El Almirante, se desgañitaban ciertas fuentes de inteligencia, quería como fuera dirigir la DINI. Pero no con su nombre y apellido, evidentemente, sino a través de su hombre de confianza: Elías Manuel Ponce Feijoo. Se decía, por esos días -y esto era sumamente complicado de probar- que el buen almirante le llevaba las ultimitas a sus amigos poderosos gracias a que contaba con información "privilegiada". Por esos días también se dedicó, decían las fuentes, a asustar al presidente con supuestos planes para asesinarlo. Una de las personas que sabía de esto era Fernando Rospigliosi, lo sé porque me reuní con él varias veces pero compartíamos la dificultad para probar el embrollo.

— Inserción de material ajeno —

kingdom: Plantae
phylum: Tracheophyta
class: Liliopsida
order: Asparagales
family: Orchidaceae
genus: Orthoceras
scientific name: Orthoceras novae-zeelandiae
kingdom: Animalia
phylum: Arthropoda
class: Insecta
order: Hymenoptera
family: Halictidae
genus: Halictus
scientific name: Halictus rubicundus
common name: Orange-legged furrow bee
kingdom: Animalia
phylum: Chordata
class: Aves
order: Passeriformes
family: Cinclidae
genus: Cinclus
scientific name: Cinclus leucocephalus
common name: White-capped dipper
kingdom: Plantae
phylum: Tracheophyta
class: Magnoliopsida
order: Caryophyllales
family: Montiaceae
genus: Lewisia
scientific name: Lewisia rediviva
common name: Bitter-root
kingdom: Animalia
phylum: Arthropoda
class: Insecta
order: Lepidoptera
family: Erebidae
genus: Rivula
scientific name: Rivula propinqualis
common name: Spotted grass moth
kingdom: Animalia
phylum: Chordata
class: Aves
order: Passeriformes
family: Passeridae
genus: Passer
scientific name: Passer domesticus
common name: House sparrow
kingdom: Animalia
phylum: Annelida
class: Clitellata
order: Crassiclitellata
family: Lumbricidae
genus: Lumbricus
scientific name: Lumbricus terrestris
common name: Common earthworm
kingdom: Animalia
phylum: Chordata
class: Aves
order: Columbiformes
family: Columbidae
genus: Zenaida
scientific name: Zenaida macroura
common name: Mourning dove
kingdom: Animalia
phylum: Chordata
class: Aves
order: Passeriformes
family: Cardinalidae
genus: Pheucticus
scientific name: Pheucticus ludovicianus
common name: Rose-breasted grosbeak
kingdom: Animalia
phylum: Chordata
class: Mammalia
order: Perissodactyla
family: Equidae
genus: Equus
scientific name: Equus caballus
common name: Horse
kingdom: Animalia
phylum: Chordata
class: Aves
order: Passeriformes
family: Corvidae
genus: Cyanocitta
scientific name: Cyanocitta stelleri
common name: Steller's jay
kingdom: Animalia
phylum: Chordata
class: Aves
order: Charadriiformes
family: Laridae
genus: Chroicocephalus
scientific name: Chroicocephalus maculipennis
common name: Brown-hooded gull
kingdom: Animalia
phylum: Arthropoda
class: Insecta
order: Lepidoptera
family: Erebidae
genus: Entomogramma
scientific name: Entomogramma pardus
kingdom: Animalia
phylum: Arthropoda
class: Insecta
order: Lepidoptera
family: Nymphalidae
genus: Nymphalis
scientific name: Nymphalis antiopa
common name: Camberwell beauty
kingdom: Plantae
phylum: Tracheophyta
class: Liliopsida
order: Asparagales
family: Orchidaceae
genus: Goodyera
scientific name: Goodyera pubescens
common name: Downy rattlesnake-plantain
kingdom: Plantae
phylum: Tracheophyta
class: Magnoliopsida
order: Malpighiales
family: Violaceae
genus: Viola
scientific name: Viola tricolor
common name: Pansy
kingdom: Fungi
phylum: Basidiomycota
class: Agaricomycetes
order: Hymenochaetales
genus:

En mi intento por avanzar en la investigación acudí a citas con extraños personajes que me daban el encuentro en centros comerciales supuestamente para darme información -ese era el gancho- pero que pretendían, clarísimamente, averiguar más bien qué tanto sabía yo. No era difícil saber en qué andaba, bastaba con pinchar mi humilde celular. Por más que no solté prenda por teléfono, el asunto se cerró en cierto punto del camino. Los chuponeadores pertenecen a una especie de cofradía en la que se aplica una ley sangrienta: cae uno, caemos todos. Al cabo de medio mes, no había manera de patearle la puerta a nadie. Sólo con una orden judicial, y tratándose encima de políticos poderosos que protegen desde el Olimpo a sus "informantes" hubiera sido humanamente imposible irrumpir en una central y encontrarlos con el chupón entre los dedos.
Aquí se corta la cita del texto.